Abstract
Thiamine (vitamin B1) deficiency, typically associated with severe alcohol use disorder, can result in severe neurological dysfunction. We present the case of a 60-year-old woman with no significant past medical history or alcohol use who, over a 6-month period, developed progressive abdominal distension, and early satiety. This was managed by progressive elimination of different foods until her diet consisted of water and peppermint tea. Admission to hospital was precipitated by acute onset altered mental status, diplopia, and gait disturbance.

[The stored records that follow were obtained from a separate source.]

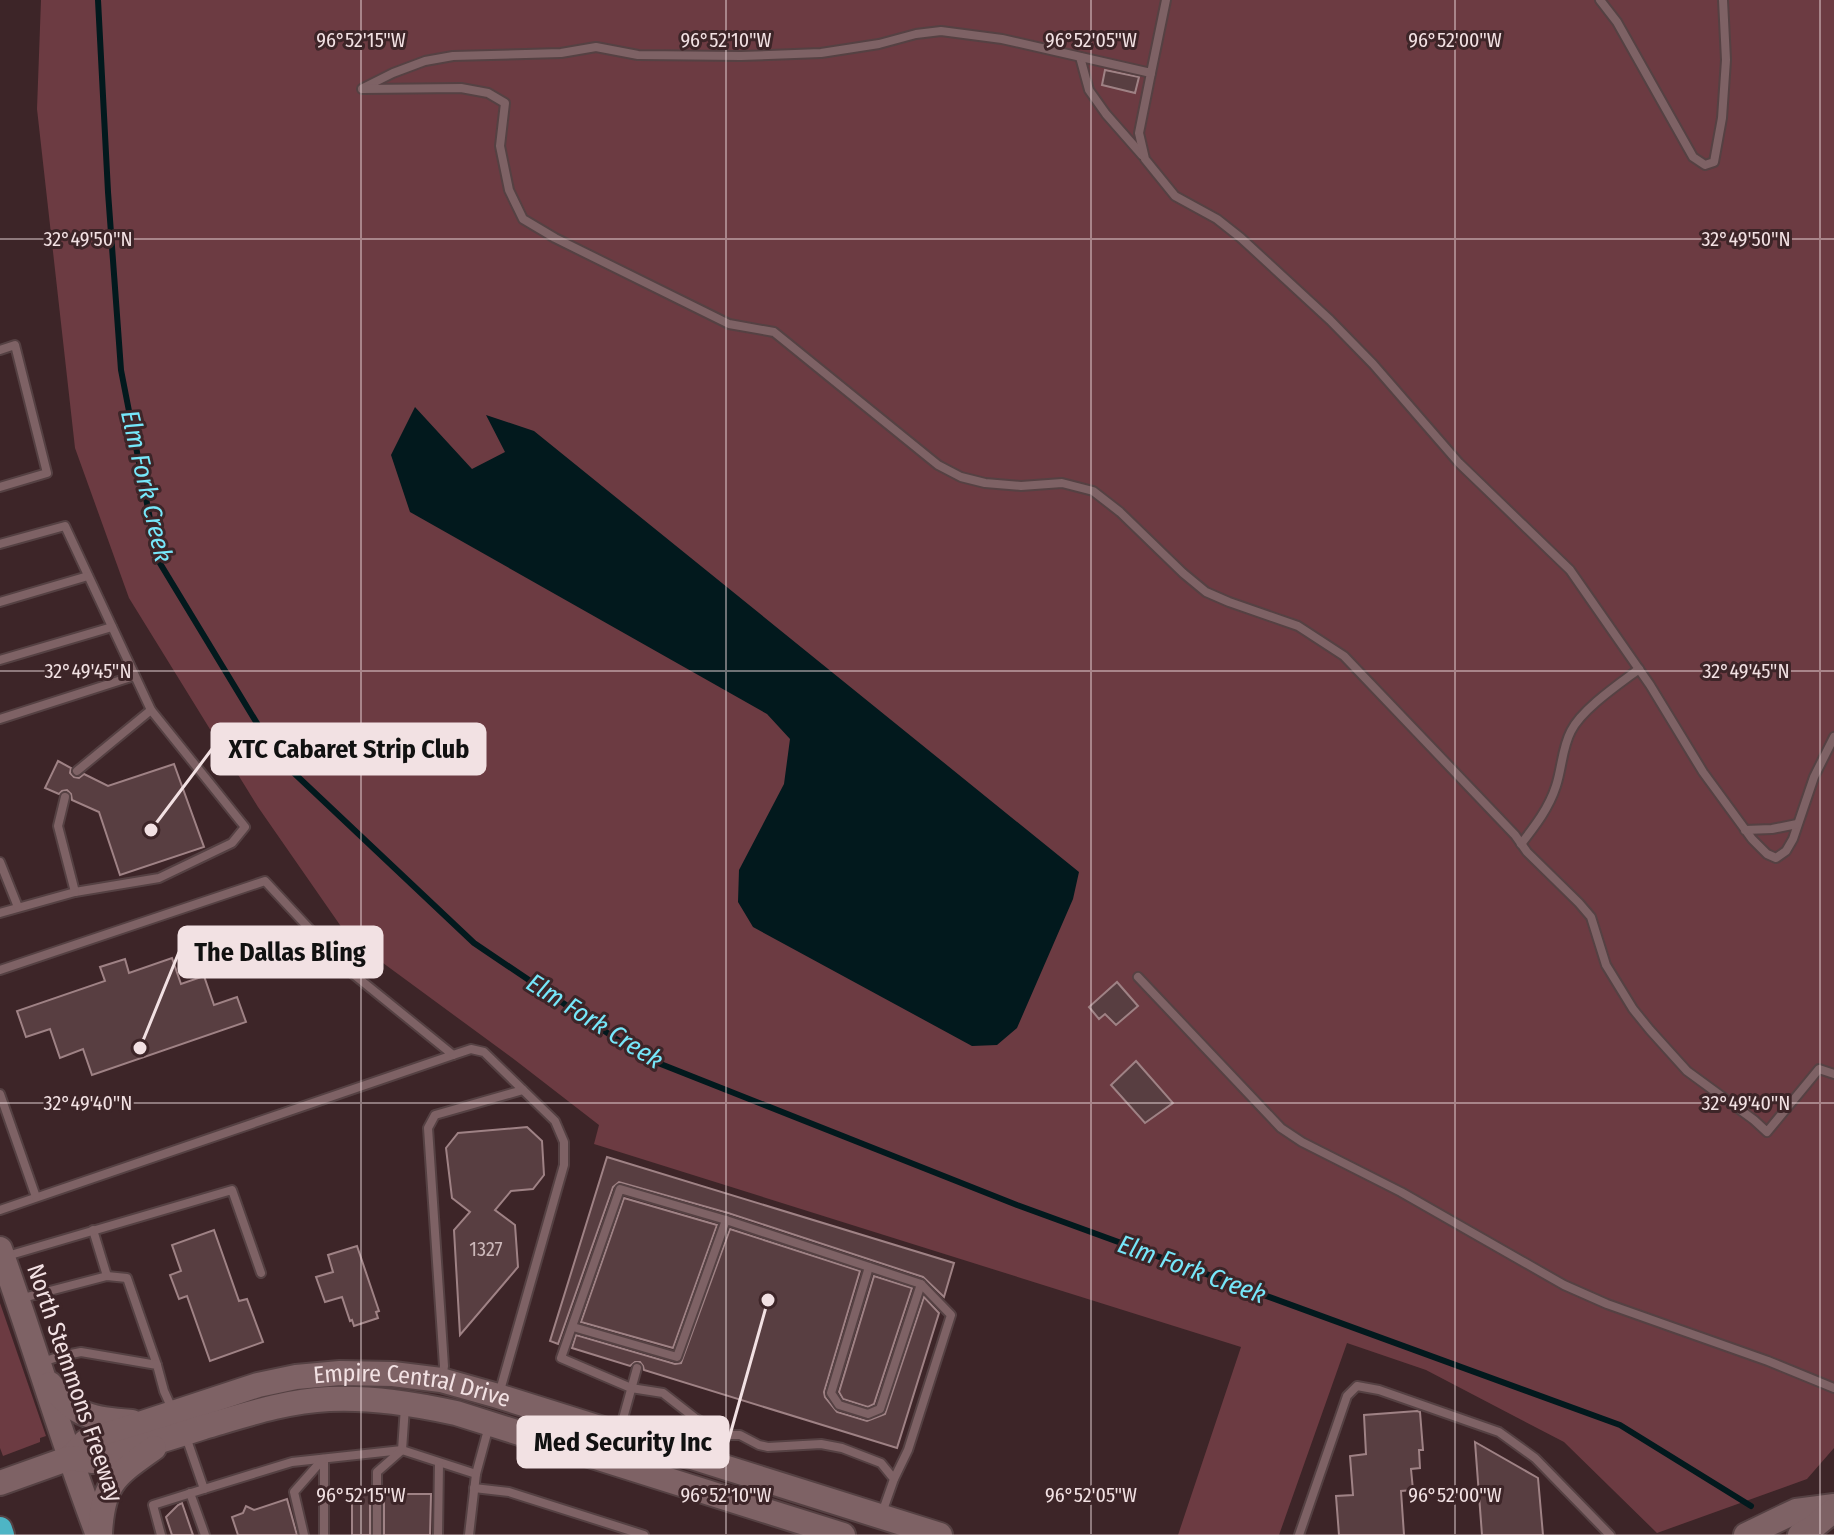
<svg xmlns="http://www.w3.org/2000/svg" width="1834" height="1535" font-family="'Fira Sans Condensed',sans-serif">
  <rect width="100%" height="100%" fill="#3d2528"/>
  <g fill="#6c3b42">
    <polygon points="41,0 1834,0 1834,1448 1807,1479 1657,1533 1564,1442 1426,1370 1347,1343 1279,1535 1178,1535 1241,1347 594,1144 599,1125 515,1060 349,938 258,807 129,598 75,448 37,109"/>
    <polygon points="0,1303 46,1436 40,1438 40,1442 3,1456 0,1448"/>
  </g>
  <polygon fill="#02191d" points="415,407 472,469 505,452 486,415 534,431 1079,872 1073,899 1017,1028 997,1045 972,1046 753,927 738,902 739,870 784,784 790,739 767,714 410,512 391,455"/>
  <g fill="none" stroke-linecap="round" stroke-linejoin="round">
    <polyline stroke="#02191d" stroke-width="6" points="98,0 108,192 121,370 158,560 278,758 474,943 643,1057 1017,1205 1620,1425 1751,1506"/>
  </g>
  <g fill="#583e41" stroke="#9f8285" stroke-width="2">
    <polygon points="1105,70 1139,77 1135,93 1102,85"/>
    <polygon points="58,761 71,768 70,773 74,777 79,778 84,774 108,786 174,764 204,847 120,875 99,812 72,800 71,794 67,790 62,791 59,794 45,788"/>
    <polygon points="172,958 181,984 204,976 214,1005 237,997 246,1022 92,1075 83,1049 60,1058 50,1029 26,1037 17,1011 105,981 100,967 125,959 129,973"/>
    <polygon points="1117,982 1138,1006 1116,1025 1105,1014 1099,1019 1089,1007"/>
    <polygon points="1136,1061 1173,1103 1145,1123 1111,1085"/>
    <polygon points="527,1127 542,1141 544,1175 533,1189 511,1191 495,1210 515,1225 518,1267 460,1335 454,1230 470,1212 452,1198 446,1148 458,1133"/>
    <polygon points="607,1157 954,1263 944,1297 923,1277 728,1213 619,1182 613,1187 558,1344 550,1341"/>
    <polygon points="624,1198 717,1225 673,1348 581,1322"/>
    <polygon points="730,1229 860,1271 824,1392 825,1397 837,1412 867,1421 885,1414 924,1297 939,1313 897,1448 644,1370 643,1366 640,1362 635,1362 630,1366 572,1348 576,1335 675,1364 681,1363"/>
    <polygon points="214,1230 239,1301 247,1299 263,1342 210,1361 187,1296 179,1299 170,1275 181,1271 172,1245"/>
    <polygon points="357,1246 379,1311 376,1312 378,1318 354,1326 352,1320 350,1321 342,1297 325,1302 316,1277 333,1272 328,1255"/>
    <polygon points="874,1276 912,1288 874,1404 868,1407 843,1399 839,1392"/>
    <polygon points="1417,1411 1420,1412 1423,1450 1419,1450 1420,1468 1411,1469 1413,1490 1401,1491 1404,1535 1339,1535 1336,1496 1353,1495 1350,1456 1366,1454 1364,1415"/>
    <polygon points="1475,1442 1538,1478 1543,1535 1482,1535"/>
    <rect x="352" y="1494" width="18" height="41"/>
    <polygon points="384,1494 431,1494 430,1535 384,1535"/>
    <polygon points="287,1499 297,1535 238,1535 232,1517 243,1513 246,1506 254,1510"/>
    <polygon points="182,1503 193,1535 172,1535 166,1517 178,1505"/>
  </g>
  <g fill="none" stroke-linecap="round" stroke-linejoin="round">
    <defs>
      <g id="lane">
        <polyline points="1600,0 1617,22 1693,157 1705,165 1714,162 1722,118 1726,60 1723,0"/>
        <polyline points="1080,57 1089,90 1106,114 1142,155"/>
        <polyline points="1151,73 1139,133 1145,159 1175,196 1217,219 1241,238 1330,320 1373,364 1459,463 1570,570 1650,685 1703,772 1752,839 1767,854 1776,858 1786,851 1793,839 1814,777 1834,737"/>
        <polyline points="363,88 393,73 425,61 453,56 561,53 596,47 638,55 741,56 821,53 879,44 916,34 941,31 1002,39 1151,73 1166,0"/>
        <polyline points="362,89 461,88 488,93 505,103 500,146 509,190 523,219 555,238 729,324 774,332 938,465 961,477 985,483 1021,486 1062,483 1093,491 1120,512 1183,573 1206,592 1229,602 1298,626 1344,656 1515,835 1527,852 1579,903 1591,917 1606,965 1633,1009 1650,1030 1687,1071 1754,1120 1767,1132 1819,1069 1834,1074"/>
        <polyline points="0,350 15,345 47,473 0,487"/>
        <polyline points="0,544 65,526 151,710 245,827 232,843 159,878 75,892 0,913"/>
        <polyline points="0,602 88,576"/>
        <polyline points="0,660 112,627"/>
        <polyline points="0,719 134,676"/>
        <polyline points="77,771 151,710"/>
        <polyline points="65,797 58,826 75,892"/>
        <polyline points="1745,830 1772,829 1797,824"/>
        <path d="M1521 844C1535 826 1549 808 1556 786 1562 768 1562 748 1571 731 1582 709 1619 684 1639 669"/>
        <polyline points="0,862 18,907"/>
        <polyline points="0,970 265,881 347,969 453,1055 0,1210"/>
        <polyline points="1138,977 1281,1128 1302,1142 1401,1192 1564,1285 1607,1304 1768,1361 1834,1388"/>
        <polyline points="453,1055 471,1049 484,1052 555,1121 564,1142 564,1165 499,1394"/>
        <polyline points="0,1094 36,1197"/>
        <polyline points="93,1230 107,1276"/>
        <polyline points="7,1256 232,1190 261,1273"/>
        <polyline points="869,1267 831,1393 839,1405 868,1414 880,1409 921,1284"/>
        <polyline points="19,1299 107,1276 127,1278 157,1365"/>
        <polyline points="573,1327 677,1357 726,1220"/>
        <polyline points="42,1362 61,1356 81,1352 157,1365 164,1391 173,1411"/>
        <polyline points="442,1379 444,1366 428,1128 435,1115 523,1090"/>
        <polyline points="619,1433 637,1368"/>
        <polyline points="324,1460 324,1535"/>
        <polyline points="474,1488 509,1492 644,1535"/>
        <polyline points="204,1489 292,1462 402,1450 476,1474"/>
        <polyline points="190,1493 205,1535"/>
        <polyline points="882,1513 894,1479 908,1450 951,1315 921,1284 726,1220 620,1189 561,1358 631,1388 663,1393 695,1418 724,1435 740,1435 759,1445 768,1447 821,1444 842,1448 881,1463 894,1479"/>
        <polyline points="161,1535 153,1505 204,1489 185,1434"/>
        <polyline points="304,1535 294,1492 323,1459"/>
        <polyline points="377,1535 377,1472 402,1450 405,1407"/>
        <polyline points="438,1535 439,1463"/>
        <polyline points="469,1535 476,1474 489,1426"/>
        <polyline points="1299,1535 1347,1396 1357,1386 1379,1390 1499,1432 1535,1458 1610,1535"/>
      </g>
      <g id="secondary">
        <path d="M0 1249C34 1344 62 1441 98 1535"/>
        <path d="M50 1384C76 1417 92 1419 132 1422"/>
        <path id="s1" d="M70 1458 85 1442 258 1385 296 1377 340 1373 393 1374 441 1380 498 1396 940 1535"/>
        <path d="M0 1483 70 1458 93 1461C130 1450 167 1439 204 1427 245 1415 286 1401 329 1399 372 1397 414 1404 456 1413L843 1535"/>
        <path d="M100 1533C103 1482 115 1476 154 1448"/>
        <polyline points="1746,1535 1796,1511 1834,1506"/>
        <polyline points="1800,1535 1811,1529 1834,1510"/>
      </g>
      <polyline id="highway" points="0,1529 2,1535"/>
    </defs>
    <use href="#lane" stroke="#554143" stroke-width="12"/>
    <use href="#secondary" stroke="#554143" stroke-width="28"/>
    <use href="#highway" stroke="#554143" stroke-width="28"/>
    <use href="#lane" stroke="#7e6265" stroke-width="8"/>
    <use href="#secondary" stroke="#7e6265" stroke-width="24"/>
    <use href="#highway" stroke="#4eb5c5" stroke-width="24"/>
  </g>
  <path fill="none" stroke="#f2e1e3" stroke-width="2" stroke-opacity="0.45" d="M361 0V1535M726 0V1535M1091 0V1535M1455 0V1535M1820 0V1535M0 239H1834M0 671H1834M0 1103H1834M0 1535H1834"/>
  <g text-anchor="middle" stroke-width="6" stroke-linejoin="round" paint-order="stroke">
    <g font-size="20" fill="#ccb8ba">
      <text x="486" y="1256">1327</text>
    </g>
    <g font-size="24" fill="#f2e1e3" stroke="#3d2528">
      <text transform="translate(75 1383) rotate(71)" y="8">North Stemmons Freeway</text>
      <text dy="8" stroke="none"><textPath href="#s1" startOffset="360">Empire Central Drive</textPath></text>
    </g>
    <g font-size="26" font-style="italic" fill="#76e7fa" stroke="#3d2528">
      <text transform="translate(147 486) rotate(77)" y="9">Elm Fork Creek</text>
      <text transform="translate(595 1021) rotate(32)" y="9">Elm Fork Creek</text>
      <text transform="translate(1192 1269) rotate(20)" y="9">Elm Fork Creek</text>
    </g>
  </g>
  <g font-size="20" text-anchor="middle" fill="#f2e1e3" stroke="#3d2528" stroke-width="6" stroke-linejoin="round" paint-order="stroke">
    <text x="361" y="47">96°52'15"W</text>
    <text x="726" y="47">96°52'10"W</text>
    <text x="1091" y="47">96°52'05"W</text>
    <text x="1455" y="47">96°52'00"W</text>
    <text x="88" y="246">32°49'50"N</text>
    <text x="1746" y="246">32°49'50"N</text>
    <text x="88" y="678">32°49'45"N</text>
    <text x="1746" y="678">32°49'45"N</text>
    <text x="88" y="1110">32°49'40"N</text>
    <text x="1746" y="1110">32°49'40"N</text>
    <text x="361" y="1502">96°52'15"W</text>
    <text x="726" y="1502">96°52'10"W</text>
    <text x="1091" y="1502">96°52'05"W</text>
    <text x="1455" y="1502">96°52'00"W</text>
  </g>
  <path fill="none" stroke="#f2e1e3" stroke-width="3" d="M151 830L212 749M140 1048L179 952M768 1300L728 1442"/>
  <g fill="#f2e1e3" stroke="#3d2528" stroke-width="3">
    <circle cx="151" cy="830" r="8"/>
    <circle cx="140" cy="1048" r="8"/>
    <circle cx="768" cy="1300" r="8"/>
  </g>
  <g fill="#f2e1e3" stroke="#f2e1e3" stroke-width="3">
    <rect x="212" y="724" width="273" height="50" rx="8"/>
    <rect x="179" y="927" width="203" height="50" rx="8"/>
    <rect x="518" y="1417" width="210" height="50" rx="8"/>
  </g>
  <g font-size="26" text-anchor="middle" font-weight="bold" fill="#111">
    <text x="349" y="758">XTC Cabaret Strip Club</text>
    <text x="280" y="961">The Dallas Bling</text>
    <text x="623" y="1451">Med Security Inc</text>
  </g>
</svg>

Examination revealed disorientation, abdominal distension without shifting dullness or peritonism, a bilateral internuclear ophthalmoplegia, impaired vertical gaze, and proximal weakness. Blood testing revealed an undetectable serum vitamin B1 and low folate. MRI imaging supported diagnoses of Wernicke’s encephalopathy and a large adnexal mass was identified on CT imaging of the abdomen.
Treatment with high-dose intravenous thiamine and gradual refeeding via nasogastric tube led to rapid improvement in confusion and ophthalmoplegia, but proximal myopathy and ataxia improved over weeks. Histopathology identified the mass as a mucinous cystadenoma. The patient was discharged requiring walking aids. This case underscores the critical role of thiamine in neurological function, emphasizing the potential for severe deficiency effects due to dietary restrictions even in the absence of alcohol consumption.